Дверь открылась. Передо мной стояла Мадонна Номер Четыре (номер один — болельщица, номер два — серьезная балерина, номер три — барабанщица-панк). Я с трудом узнал сестру. На ней был очень странный наряд: черный топик, короткая красная юбка в складку, черные колготки, башмаки, черные кожаные браслеты со стразами. В спутанных волосах торчали какие-то лоскуты.

В зубах Мадонна держала испачканную, губной помадой сигарету.

Прежде чем я успел воскликнуть: «Но, Мадонна, ты же никогда не курила!», она решительно объявила:

— Привет, Кристофер, жить здесь ты не сможешь.

Прямо и откровенно, без всяких экивоков.

Что ты хочешь сказать? Я все бросил в Детройте... Квартиру, работу, все... Ну и что... — пожала плечами Мадонна.

Увидев мое расстроенное лицо, сестра слегка смягчилась:

— Ну, можешь переночевать здесь на полу пару деньков, но это все.

Я был обескуражен.

Мадонна полезла в карман и достала таблетку.

— На, попробуй, тебе станет лучше.

Чувствуя себя настоящим провинциалом, я спросил, что это.

— Просто проглоти, — жестко сказала она.

Я взял у нее таблетку. Лишь потом я узнал, что это экстази, или МДМА, как их тогда называли.

Я обратил также внимание и на то, что в отличие от семейных праздников по крайней мере на этот раз она не стала язвить.

Следом за Мадонной я вошел в квартиру. Деревянные полы, причудливые карнизы — это была одна из тех довоенных квартир со множеством спален, которых так много в верхней части манхэттенского Вест-Сайда.

Мы вошли в открытую прихожую, которая вела в большую гостиную, заставленную сломанной мебелью.

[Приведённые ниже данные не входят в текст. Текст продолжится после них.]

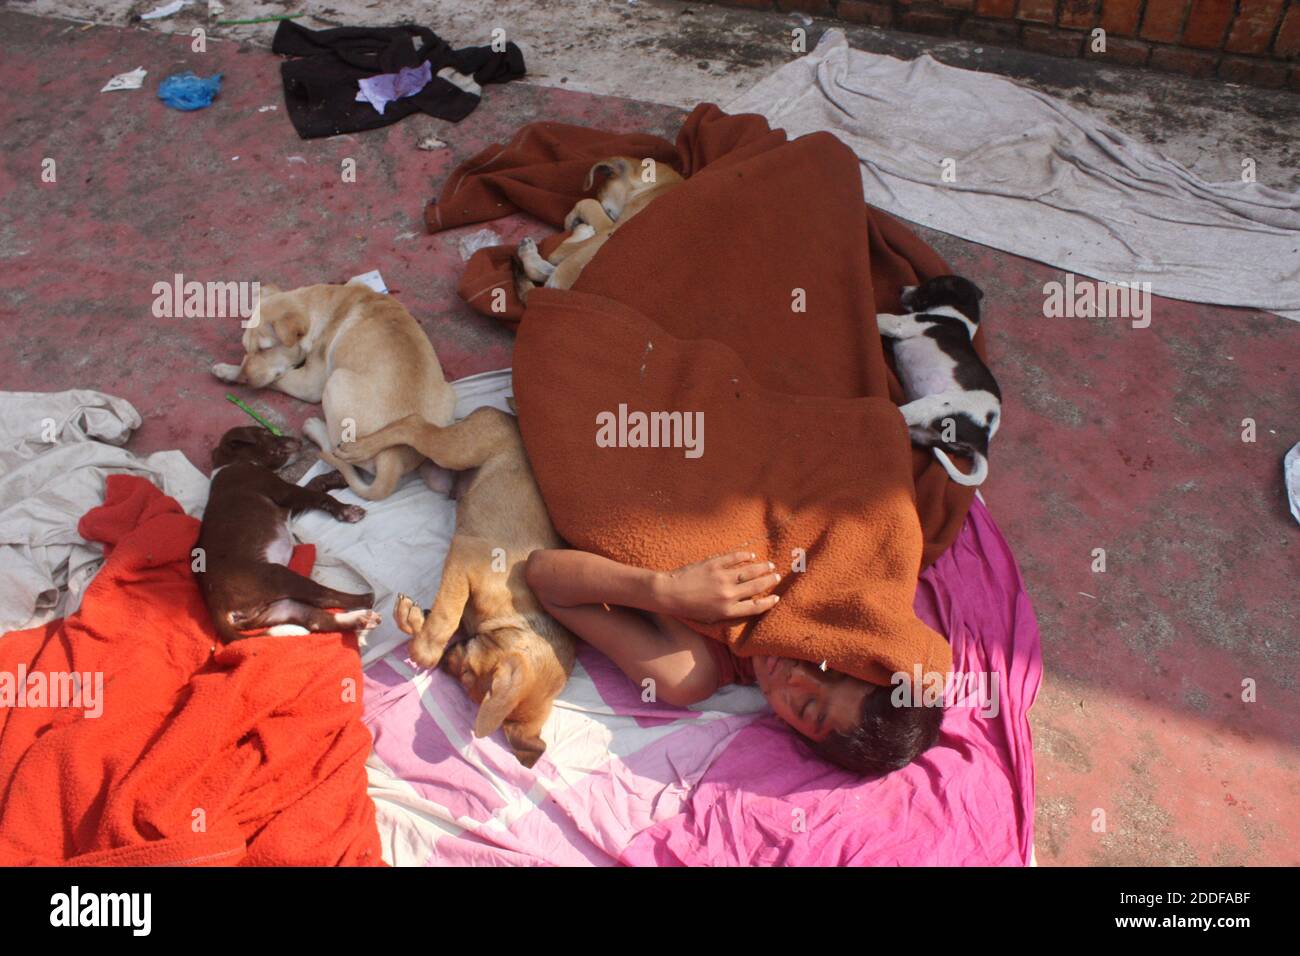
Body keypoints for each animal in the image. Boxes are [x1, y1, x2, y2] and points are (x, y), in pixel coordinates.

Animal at [195, 426, 379, 642]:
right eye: (265, 433)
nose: (299, 440)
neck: (230, 463)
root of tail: (217, 607)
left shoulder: (291, 505)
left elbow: (316, 483)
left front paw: (338, 477)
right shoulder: (284, 491)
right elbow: (320, 496)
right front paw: (347, 510)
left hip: (278, 609)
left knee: (317, 620)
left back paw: (362, 619)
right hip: (278, 577)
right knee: (326, 596)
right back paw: (367, 599)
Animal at [209, 282, 457, 502]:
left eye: (264, 349)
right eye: (245, 347)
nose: (244, 379)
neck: (325, 304)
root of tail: (392, 457)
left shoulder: (310, 384)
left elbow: (277, 378)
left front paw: (229, 371)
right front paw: (233, 371)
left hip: (335, 382)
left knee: (337, 452)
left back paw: (315, 428)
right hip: (449, 394)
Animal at [335, 408, 574, 764]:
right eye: (466, 676)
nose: (446, 662)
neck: (517, 621)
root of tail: (505, 414)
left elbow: (440, 617)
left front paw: (412, 617)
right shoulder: (465, 557)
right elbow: (446, 617)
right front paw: (424, 649)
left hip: (442, 472)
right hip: (458, 449)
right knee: (414, 424)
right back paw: (356, 449)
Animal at [512, 156, 686, 303]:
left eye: (608, 211)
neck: (658, 186)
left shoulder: (611, 227)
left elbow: (587, 203)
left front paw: (571, 219)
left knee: (555, 255)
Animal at [878, 274, 998, 486]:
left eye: (930, 285)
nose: (901, 289)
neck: (957, 317)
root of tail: (984, 437)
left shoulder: (900, 325)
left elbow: (879, 318)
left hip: (934, 405)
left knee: (902, 414)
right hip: (929, 435)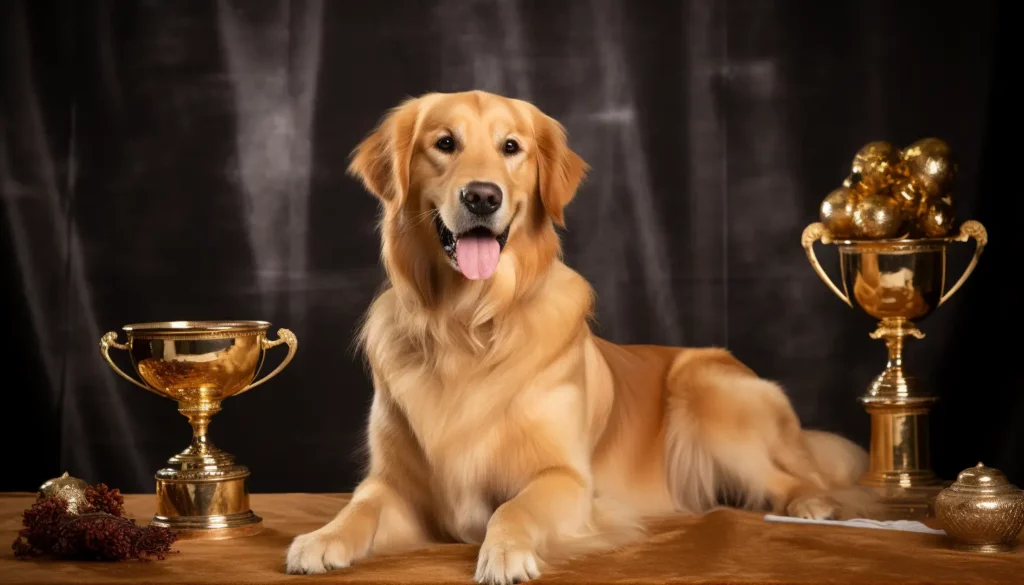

Справа находились кухня и еще одна комната, слева — тридцатифутовый коридор. Размеры квартиры меня поразили. Следуя за сестрой, я удивлялся, неужели здесь не найдется для меня места, но предусмотрительно молчал.

Спальня Мадонны оказалась третьей справа. Позже я узнал, что Мадонна только снимает комнату у неизвестного владельца, а квартира ей не принадлежит. В спальне вообще не было мебели — один лишь матрас, застеленный грязным голубым бельем. Матрас лежал на полу, прямо в центре комнаты. В одном углу я увидел раковину. С потолка свисала электрическая лампочка без абажура. Свет проникал в комнату через окно без занавесок. Из окна открывался безрадостный вид на кирпичную стену.